**Work to be completed**
Going line by line through the listing below, count those with the string "that" and answer with the number alone.
======== Materials provided
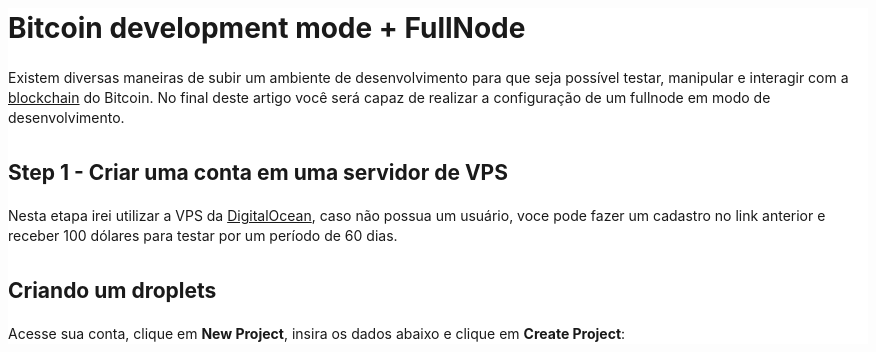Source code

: # Bitcoin development mode + FullNode

Existem diversas maneiras de subir um ambiente de desenvolvimento para que seja possível testar, manipular e interagir com a [blockchain](https://descentralizado.com.br/2017/09/14/introducao-ao-blockchain/) do Bitcoin. No final deste artigo você será capaz de realizar a configuração de um fullnode em modo de desenvolvimento.

## Step 1 - Criar uma conta em uma servidor de VPS

Nesta etapa irei utilizar a VPS da [DigitalOcean](https://m.do.co/c/ff9725e7d70a), caso não possua um usuário, voce pode fazer um cadastro no link anterior e receber 100 dólares para testar por um período de 60 dias.

## Criando um droplets

Acesse sua conta, clique em **New Project**, insira os  dados abaixo e clique em **Create Project**:
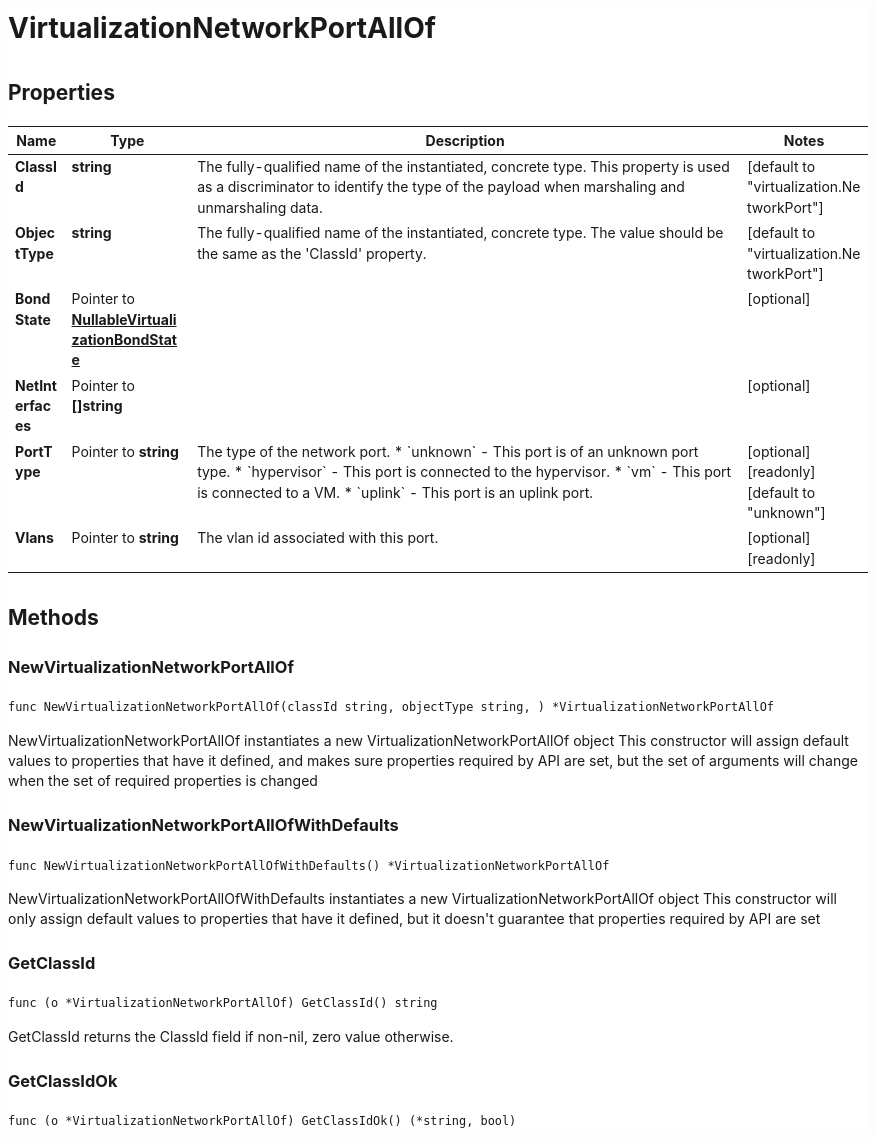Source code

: # VirtualizationNetworkPortAllOf

## Properties

Name | Type | Description | Notes
------------ | ------------- | ------------- | -------------
**ClassId** | **string** | The fully-qualified name of the instantiated, concrete type. This property is used as a discriminator to identify the type of the payload when marshaling and unmarshaling data. | [default to "virtualization.NetworkPort"]
**ObjectType** | **string** | The fully-qualified name of the instantiated, concrete type. The value should be the same as the &#39;ClassId&#39; property. | [default to "virtualization.NetworkPort"]
**BondState** | Pointer to [**NullableVirtualizationBondState**](VirtualizationBondState.md) |  | [optional] 
**NetInterfaces** | Pointer to **[]string** |  | [optional] 
**PortType** | Pointer to **string** | The type of the network port. * &#x60;unknown&#x60; - This port is of an unknown port type. * &#x60;hypervisor&#x60; - This port is connected to the hypervisor. * &#x60;vm&#x60; - This port is connected to a VM. * &#x60;uplink&#x60; - This port is an uplink port. | [optional] [readonly] [default to "unknown"]
**Vlans** | Pointer to **string** | The vlan id associated with this port. | [optional] [readonly] 

## Methods

### NewVirtualizationNetworkPortAllOf

`func NewVirtualizationNetworkPortAllOf(classId string, objectType string, ) *VirtualizationNetworkPortAllOf`

NewVirtualizationNetworkPortAllOf instantiates a new VirtualizationNetworkPortAllOf object
This constructor will assign default values to properties that have it defined,
and makes sure properties required by API are set, but the set of arguments
will change when the set of required properties is changed

### NewVirtualizationNetworkPortAllOfWithDefaults

`func NewVirtualizationNetworkPortAllOfWithDefaults() *VirtualizationNetworkPortAllOf`

NewVirtualizationNetworkPortAllOfWithDefaults instantiates a new VirtualizationNetworkPortAllOf object
This constructor will only assign default values to properties that have it defined,
but it doesn't guarantee that properties required by API are set

### GetClassId

`func (o *VirtualizationNetworkPortAllOf) GetClassId() string`

GetClassId returns the ClassId field if non-nil, zero value otherwise.

### GetClassIdOk

`func (o *VirtualizationNetworkPortAllOf) GetClassIdOk() (*string, bool)`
================
**Reply**
3